Water is the most contentious issue. The Amargosa Conservancy says North Bullfrog is about three miles west of the Amargosa River and that two of the three proposed pits, Sierra Blanca and Jolly Jane, would go below the water table and require dewatering. The group says maximal dewatering could reach about 1,300 acre-feet a year, with total water use as high as 2,500 acre-feet a year. It also says the BLM’s groundwater analysis uses a 10-foot drawdown contour plus one mile, and that agency discussion has included possible drawdown of about 13 feet at Springdale, 3.3 feet at the Amargosa River near Fleur De Lis Road, and one foot at Colson Pond on The Nature Conservancy’s Atwood Preserve.
The permitting fight has been building for more than two years.

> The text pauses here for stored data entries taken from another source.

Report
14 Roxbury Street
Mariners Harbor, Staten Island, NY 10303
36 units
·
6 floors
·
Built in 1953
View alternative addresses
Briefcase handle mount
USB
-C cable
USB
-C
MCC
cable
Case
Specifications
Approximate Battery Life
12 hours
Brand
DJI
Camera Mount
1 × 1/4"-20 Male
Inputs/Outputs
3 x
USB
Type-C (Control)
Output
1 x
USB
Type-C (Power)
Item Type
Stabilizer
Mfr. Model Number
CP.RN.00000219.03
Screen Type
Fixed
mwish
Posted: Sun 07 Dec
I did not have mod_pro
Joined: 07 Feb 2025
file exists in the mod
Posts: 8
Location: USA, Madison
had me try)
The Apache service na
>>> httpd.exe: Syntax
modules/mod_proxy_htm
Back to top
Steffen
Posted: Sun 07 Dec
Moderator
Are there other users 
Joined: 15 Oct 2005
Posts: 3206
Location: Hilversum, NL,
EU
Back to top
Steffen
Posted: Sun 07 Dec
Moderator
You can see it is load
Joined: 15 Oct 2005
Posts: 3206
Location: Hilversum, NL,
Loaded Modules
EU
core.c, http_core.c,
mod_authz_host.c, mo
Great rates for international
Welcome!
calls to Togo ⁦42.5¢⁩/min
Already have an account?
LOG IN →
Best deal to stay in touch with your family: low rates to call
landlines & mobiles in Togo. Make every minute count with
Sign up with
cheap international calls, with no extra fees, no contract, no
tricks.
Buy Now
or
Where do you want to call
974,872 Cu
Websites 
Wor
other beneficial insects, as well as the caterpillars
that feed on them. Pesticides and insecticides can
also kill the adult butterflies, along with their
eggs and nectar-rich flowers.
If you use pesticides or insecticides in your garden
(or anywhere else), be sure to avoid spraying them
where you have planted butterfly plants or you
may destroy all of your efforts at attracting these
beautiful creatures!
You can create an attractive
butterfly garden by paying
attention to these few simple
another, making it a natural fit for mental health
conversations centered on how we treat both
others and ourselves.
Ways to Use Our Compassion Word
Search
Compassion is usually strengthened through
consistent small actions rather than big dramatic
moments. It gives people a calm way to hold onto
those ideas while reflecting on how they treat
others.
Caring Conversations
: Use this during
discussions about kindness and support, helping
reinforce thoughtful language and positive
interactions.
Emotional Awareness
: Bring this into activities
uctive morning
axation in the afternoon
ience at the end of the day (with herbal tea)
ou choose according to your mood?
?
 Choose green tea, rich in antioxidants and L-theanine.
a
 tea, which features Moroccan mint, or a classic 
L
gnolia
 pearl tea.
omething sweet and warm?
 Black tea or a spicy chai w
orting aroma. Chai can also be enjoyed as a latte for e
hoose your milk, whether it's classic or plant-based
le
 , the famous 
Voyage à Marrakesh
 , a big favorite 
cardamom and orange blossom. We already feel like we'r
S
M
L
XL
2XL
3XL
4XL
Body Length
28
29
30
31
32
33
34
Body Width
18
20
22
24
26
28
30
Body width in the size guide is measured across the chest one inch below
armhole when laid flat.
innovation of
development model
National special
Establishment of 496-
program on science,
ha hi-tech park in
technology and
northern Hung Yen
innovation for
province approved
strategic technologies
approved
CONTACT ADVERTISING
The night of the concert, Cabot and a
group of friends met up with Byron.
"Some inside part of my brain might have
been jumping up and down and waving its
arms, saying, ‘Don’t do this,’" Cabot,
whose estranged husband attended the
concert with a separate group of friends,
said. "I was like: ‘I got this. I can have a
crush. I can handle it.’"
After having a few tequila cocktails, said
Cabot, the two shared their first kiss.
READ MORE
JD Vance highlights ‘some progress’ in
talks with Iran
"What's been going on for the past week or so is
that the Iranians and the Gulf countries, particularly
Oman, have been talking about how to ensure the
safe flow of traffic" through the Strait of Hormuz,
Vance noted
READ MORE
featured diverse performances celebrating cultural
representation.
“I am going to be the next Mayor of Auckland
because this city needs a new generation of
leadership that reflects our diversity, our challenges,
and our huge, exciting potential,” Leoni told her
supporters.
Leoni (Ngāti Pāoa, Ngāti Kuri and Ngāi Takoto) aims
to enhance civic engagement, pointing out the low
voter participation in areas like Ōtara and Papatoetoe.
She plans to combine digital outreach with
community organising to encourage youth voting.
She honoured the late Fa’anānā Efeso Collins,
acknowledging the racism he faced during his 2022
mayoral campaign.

The BLM published a notice of intent on April 9, 2024, starting the scoping process for the environmental review and asking for input on scope, alternatives and studies. AngloGold Ashanti says the project advanced into detailed engineering in 2024 after board approval of the feasibility study, and the company says it has set up a Community Working Group and created the Beatty Foundation in 2023 to support community development.
AngloGold Ashanti says North Bullfrog is part of its Beatty District portfolio, which also includes Arthur Gold and Nevada Regional Deposits. As of December 31, 2025, the company said the district held 6.11 million ounces of measured and indicated gold resources and 9.58 million ounces of inferred resources. It also says North Bullfrog is expected to produce an average of 117,000 ounces of gold a year during its first five full years and about 62,000 ounces a year over an expected 13-year life, a scale that will keep Beatty at the center of a long-running fight over jobs, water and the future of mining in southern Nye County.